Print this span of the material below exactly: the line with "W115 W123 (2pcs.)", the line with "http://t.me/we_nordbeaver", and every line between them, but nothing else.
************
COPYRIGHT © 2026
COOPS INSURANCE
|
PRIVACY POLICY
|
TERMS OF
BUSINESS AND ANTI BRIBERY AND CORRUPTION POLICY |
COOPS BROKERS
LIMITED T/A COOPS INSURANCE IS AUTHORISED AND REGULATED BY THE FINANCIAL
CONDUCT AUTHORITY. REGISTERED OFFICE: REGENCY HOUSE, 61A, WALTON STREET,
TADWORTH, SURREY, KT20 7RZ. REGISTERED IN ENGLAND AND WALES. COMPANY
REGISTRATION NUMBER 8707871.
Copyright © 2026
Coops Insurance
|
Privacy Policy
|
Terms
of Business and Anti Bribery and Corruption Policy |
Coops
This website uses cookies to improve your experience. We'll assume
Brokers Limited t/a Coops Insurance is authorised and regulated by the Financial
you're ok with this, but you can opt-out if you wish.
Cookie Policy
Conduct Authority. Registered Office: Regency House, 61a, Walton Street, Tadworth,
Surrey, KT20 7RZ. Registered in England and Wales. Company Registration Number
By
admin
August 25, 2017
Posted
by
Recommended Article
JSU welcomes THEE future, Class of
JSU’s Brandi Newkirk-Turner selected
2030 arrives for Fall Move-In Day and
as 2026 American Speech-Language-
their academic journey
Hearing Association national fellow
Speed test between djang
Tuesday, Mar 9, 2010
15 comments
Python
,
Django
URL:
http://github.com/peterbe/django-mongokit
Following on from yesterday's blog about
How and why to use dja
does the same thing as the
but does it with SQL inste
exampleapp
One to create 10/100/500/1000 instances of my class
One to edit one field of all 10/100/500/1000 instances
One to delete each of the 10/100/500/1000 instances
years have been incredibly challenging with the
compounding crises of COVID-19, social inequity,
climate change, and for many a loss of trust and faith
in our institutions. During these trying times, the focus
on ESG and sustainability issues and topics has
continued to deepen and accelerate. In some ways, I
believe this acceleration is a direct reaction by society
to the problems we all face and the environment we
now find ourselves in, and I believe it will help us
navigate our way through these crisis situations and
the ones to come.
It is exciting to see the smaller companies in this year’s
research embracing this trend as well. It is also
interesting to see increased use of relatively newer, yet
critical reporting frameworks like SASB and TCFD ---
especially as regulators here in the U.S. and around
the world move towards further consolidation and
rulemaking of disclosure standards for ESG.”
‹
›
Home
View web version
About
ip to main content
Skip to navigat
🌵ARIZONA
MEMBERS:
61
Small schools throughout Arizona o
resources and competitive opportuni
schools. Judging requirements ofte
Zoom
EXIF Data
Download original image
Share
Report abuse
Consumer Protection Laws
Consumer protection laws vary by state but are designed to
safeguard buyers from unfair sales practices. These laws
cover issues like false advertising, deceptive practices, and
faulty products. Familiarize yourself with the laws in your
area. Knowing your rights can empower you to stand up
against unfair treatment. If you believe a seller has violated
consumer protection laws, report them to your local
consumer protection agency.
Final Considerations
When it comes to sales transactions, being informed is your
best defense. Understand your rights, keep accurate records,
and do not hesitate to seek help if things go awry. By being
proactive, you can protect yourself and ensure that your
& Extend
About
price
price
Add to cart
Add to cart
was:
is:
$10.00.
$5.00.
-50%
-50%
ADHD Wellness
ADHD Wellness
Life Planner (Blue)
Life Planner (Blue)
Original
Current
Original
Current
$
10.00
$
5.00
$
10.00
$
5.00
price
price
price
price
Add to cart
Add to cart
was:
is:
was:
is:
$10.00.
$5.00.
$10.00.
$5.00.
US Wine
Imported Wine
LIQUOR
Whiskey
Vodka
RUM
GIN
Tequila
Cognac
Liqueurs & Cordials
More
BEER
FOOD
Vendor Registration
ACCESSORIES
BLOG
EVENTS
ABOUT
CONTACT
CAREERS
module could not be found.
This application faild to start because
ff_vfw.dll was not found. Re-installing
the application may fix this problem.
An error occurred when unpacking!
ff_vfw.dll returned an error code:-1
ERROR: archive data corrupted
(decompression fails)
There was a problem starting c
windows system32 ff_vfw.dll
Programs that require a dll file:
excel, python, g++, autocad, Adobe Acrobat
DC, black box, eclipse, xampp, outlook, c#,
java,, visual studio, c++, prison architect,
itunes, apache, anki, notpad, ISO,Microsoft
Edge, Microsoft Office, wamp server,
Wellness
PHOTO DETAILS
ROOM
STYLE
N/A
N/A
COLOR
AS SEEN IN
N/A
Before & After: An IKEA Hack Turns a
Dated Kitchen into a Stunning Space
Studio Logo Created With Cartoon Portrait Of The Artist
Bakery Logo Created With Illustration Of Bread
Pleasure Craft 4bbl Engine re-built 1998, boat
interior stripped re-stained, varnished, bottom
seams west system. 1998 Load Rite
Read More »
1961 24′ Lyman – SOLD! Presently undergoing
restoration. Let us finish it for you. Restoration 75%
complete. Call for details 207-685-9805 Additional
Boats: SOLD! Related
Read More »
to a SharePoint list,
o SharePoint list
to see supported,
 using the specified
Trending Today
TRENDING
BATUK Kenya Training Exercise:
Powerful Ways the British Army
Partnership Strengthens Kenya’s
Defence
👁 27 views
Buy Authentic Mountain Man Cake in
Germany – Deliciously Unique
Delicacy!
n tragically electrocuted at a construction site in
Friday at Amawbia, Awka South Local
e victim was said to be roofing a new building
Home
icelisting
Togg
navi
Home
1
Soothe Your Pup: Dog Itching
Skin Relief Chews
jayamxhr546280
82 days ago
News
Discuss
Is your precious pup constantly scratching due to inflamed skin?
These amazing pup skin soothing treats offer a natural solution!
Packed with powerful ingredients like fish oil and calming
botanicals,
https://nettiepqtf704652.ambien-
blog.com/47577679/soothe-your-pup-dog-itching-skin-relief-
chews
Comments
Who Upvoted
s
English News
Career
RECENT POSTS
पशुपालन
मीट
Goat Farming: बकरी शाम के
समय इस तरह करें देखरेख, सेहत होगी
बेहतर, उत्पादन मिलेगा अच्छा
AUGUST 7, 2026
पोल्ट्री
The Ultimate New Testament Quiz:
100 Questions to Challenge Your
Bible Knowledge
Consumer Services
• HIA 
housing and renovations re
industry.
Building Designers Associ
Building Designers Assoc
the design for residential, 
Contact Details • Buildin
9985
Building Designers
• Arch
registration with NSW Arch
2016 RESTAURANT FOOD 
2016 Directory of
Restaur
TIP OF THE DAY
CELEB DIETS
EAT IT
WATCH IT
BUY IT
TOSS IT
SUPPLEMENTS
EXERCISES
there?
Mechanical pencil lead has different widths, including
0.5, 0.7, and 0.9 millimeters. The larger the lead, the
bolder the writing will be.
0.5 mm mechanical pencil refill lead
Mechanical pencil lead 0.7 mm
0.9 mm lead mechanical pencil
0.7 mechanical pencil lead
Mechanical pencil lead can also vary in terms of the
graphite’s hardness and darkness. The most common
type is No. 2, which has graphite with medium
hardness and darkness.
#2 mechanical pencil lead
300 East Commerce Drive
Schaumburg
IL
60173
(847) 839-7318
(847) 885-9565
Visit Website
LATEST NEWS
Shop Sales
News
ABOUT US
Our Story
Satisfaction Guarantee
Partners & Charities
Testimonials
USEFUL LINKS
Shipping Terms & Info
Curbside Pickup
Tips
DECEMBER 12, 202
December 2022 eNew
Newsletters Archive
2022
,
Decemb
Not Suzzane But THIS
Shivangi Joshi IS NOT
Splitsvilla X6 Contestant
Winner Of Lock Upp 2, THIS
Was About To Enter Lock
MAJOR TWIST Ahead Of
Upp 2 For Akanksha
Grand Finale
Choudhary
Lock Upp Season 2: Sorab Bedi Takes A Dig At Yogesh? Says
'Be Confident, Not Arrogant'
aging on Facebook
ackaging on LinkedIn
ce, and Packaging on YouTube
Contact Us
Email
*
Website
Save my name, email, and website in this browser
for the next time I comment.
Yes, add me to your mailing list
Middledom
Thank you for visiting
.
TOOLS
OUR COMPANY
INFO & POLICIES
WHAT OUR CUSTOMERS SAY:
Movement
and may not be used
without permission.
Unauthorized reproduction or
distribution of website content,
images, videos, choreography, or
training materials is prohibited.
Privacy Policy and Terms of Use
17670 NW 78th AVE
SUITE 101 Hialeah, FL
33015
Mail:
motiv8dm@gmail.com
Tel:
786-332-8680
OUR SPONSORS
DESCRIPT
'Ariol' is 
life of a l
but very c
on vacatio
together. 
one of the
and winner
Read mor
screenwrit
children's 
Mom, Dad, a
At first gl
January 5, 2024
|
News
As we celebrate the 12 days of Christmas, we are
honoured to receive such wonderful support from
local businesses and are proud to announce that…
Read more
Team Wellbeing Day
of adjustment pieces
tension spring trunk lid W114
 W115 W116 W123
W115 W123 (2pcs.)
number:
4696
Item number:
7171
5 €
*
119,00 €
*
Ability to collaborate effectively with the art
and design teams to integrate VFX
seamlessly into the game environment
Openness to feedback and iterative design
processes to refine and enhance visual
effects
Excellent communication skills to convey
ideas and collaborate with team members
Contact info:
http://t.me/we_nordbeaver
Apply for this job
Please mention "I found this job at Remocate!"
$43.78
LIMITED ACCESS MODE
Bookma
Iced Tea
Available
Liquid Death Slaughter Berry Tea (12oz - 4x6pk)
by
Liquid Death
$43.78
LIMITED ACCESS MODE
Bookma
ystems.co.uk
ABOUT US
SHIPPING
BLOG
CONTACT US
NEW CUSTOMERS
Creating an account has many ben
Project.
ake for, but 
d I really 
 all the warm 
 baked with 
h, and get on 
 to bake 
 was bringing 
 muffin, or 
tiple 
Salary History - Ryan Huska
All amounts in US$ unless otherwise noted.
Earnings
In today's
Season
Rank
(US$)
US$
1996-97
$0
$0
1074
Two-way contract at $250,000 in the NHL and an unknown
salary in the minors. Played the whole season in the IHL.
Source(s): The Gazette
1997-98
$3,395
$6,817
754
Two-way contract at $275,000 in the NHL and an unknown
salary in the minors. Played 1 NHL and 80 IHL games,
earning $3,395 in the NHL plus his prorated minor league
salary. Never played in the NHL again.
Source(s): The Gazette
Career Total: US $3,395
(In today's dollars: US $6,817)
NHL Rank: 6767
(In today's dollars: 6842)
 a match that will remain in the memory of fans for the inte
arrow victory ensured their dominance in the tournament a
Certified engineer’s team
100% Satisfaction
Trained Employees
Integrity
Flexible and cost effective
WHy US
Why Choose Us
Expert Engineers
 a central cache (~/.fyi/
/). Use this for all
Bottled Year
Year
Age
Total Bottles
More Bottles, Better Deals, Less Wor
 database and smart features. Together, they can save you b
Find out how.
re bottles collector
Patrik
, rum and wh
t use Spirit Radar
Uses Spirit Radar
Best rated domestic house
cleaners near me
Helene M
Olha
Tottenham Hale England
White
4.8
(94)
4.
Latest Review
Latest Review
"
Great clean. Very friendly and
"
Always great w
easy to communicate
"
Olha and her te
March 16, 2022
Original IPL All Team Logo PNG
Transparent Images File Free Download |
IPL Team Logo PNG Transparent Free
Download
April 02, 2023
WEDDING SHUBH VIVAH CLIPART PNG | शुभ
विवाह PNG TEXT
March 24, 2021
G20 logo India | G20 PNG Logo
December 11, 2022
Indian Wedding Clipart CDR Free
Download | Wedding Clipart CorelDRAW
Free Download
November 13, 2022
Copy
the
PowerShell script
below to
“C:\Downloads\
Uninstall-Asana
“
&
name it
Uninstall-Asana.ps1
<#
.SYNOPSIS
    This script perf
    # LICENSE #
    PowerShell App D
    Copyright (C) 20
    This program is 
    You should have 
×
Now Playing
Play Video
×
************
#### TASK ANSWER
W115 W123 (2pcs.)
number:
4696
Item number:
7171
5 €
*
119,00 €
*
Ability to collaborate effectively with the art
and design teams to integrate VFX
seamlessly into the game environment
Openness to feedback and iterative design
processes to refine and enhance visual
effects
Excellent communication skills to convey
ideas and collaborate with team members
Contact info:
http://t.me/we_nordbeaver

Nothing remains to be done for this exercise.